Notes From The Field

Notes From The Field

Lately, I’ve been working on a “vertical” micro-series. If you aren’t familiar, they’re 1-2 minute episodic narratives that are made to watch on social media and are framed at 9:16 (vertically). They’re (apparently) a big trend in Asia, and are supposed to be catching on in a bunch of different genres.
I thought I’d give this format a go, especially after seeing people “not quite ready” for long-form AI content. I also think that short-form vertical content works VERY well with AI for a few different reasons;
  1. 9:16 shot framing means more one-character portraits and less multi-character group shots. Have you ever been bummed out while trying to lip-sync a shot with more than one character in the frame? Yeah, me too. If you’re telling your story vertically, this is inherently less of an issue.

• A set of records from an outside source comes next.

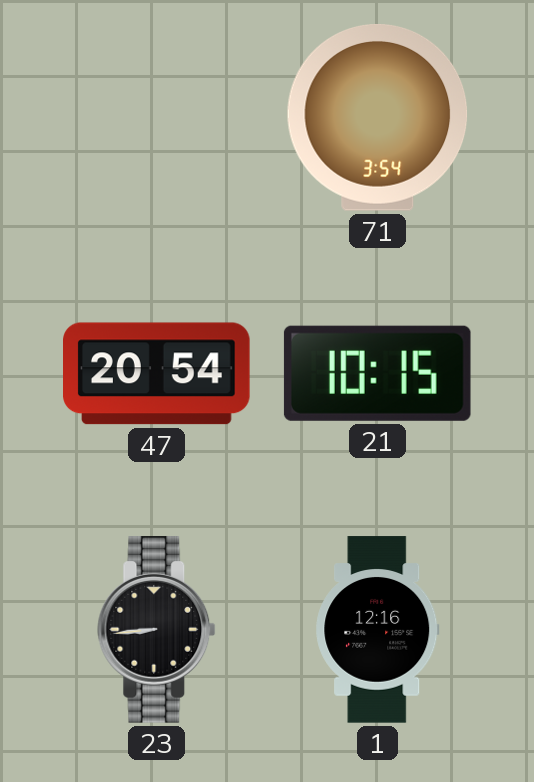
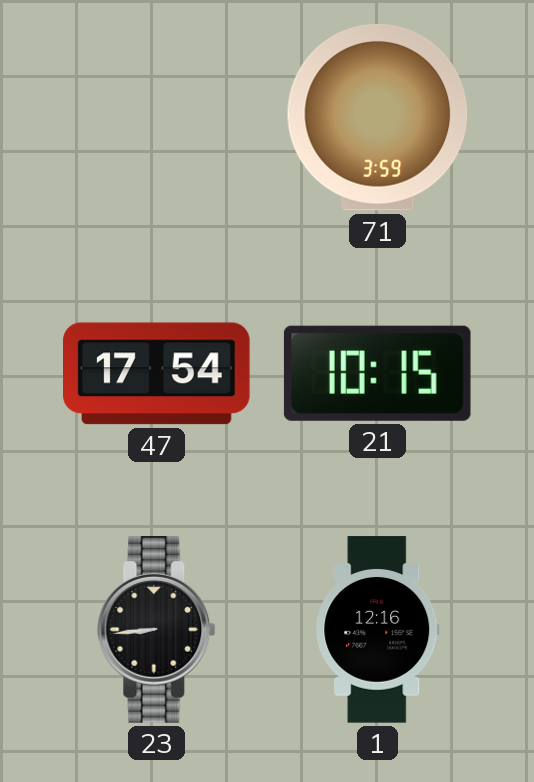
71: 3:54 -> 3:59
47: 20:54 -> 17:54
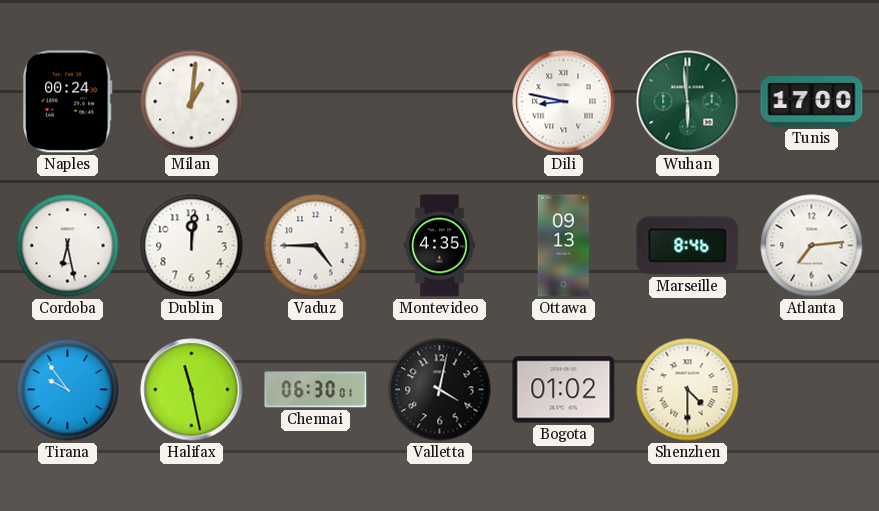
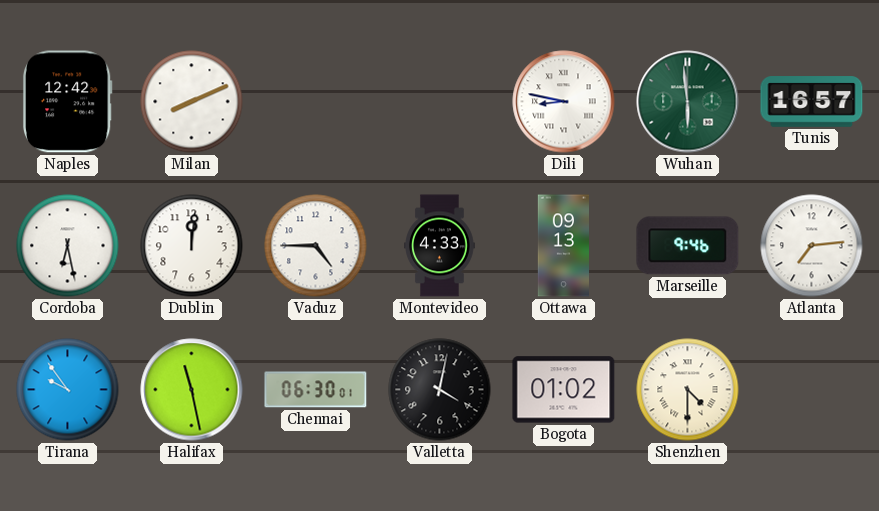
Naples: 00:24 -> 12:42
Milan: 1:01 -> 8:11
Tunis: 17:00 -> 16:57
Montevideo: 4:35 -> 4:33
Marseille: 8:46 -> 9:46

  2. Vertical films are predicated on click-bait style drama to keep you engaged. That could be a cliffhanger, a WTF scenario or visual, or some radical twist. Well, hello there! AI does all of those things well. If this is dopamine-hit based filmmaking, AI is a plus.
  3. That being the case, vertical films aren’t known for deep plots or great acting. Again, we’re playing to AI’s strengths here. If you don’t believe me, look up some actual vertical series’ titles. I’m embarrassed to repeat half of them.
  4. Making a 90 second narrative that’s amazing is something that’s totally within reach for all of us. Bro, the tools are here.
As far as production, I was able to complete 5 episodes a week, from start to finish. That was kind of taking my time, too. However, I’m able to do most of the “pre production” mentally, without actually story boarding anything or even scripting a lot of it, which saves even more time on top of using AI.
The general process here is to start by just recording lines. I pretty much know what all the dialogue is going to be, so I’ll just record all of it. Then most of the characters get a voice-to-voice transfer. After than I’ll just start generating scenes and editing them together. Sound FX and music get added afterwards. Audio actually probably takes up more time than the video, TBH.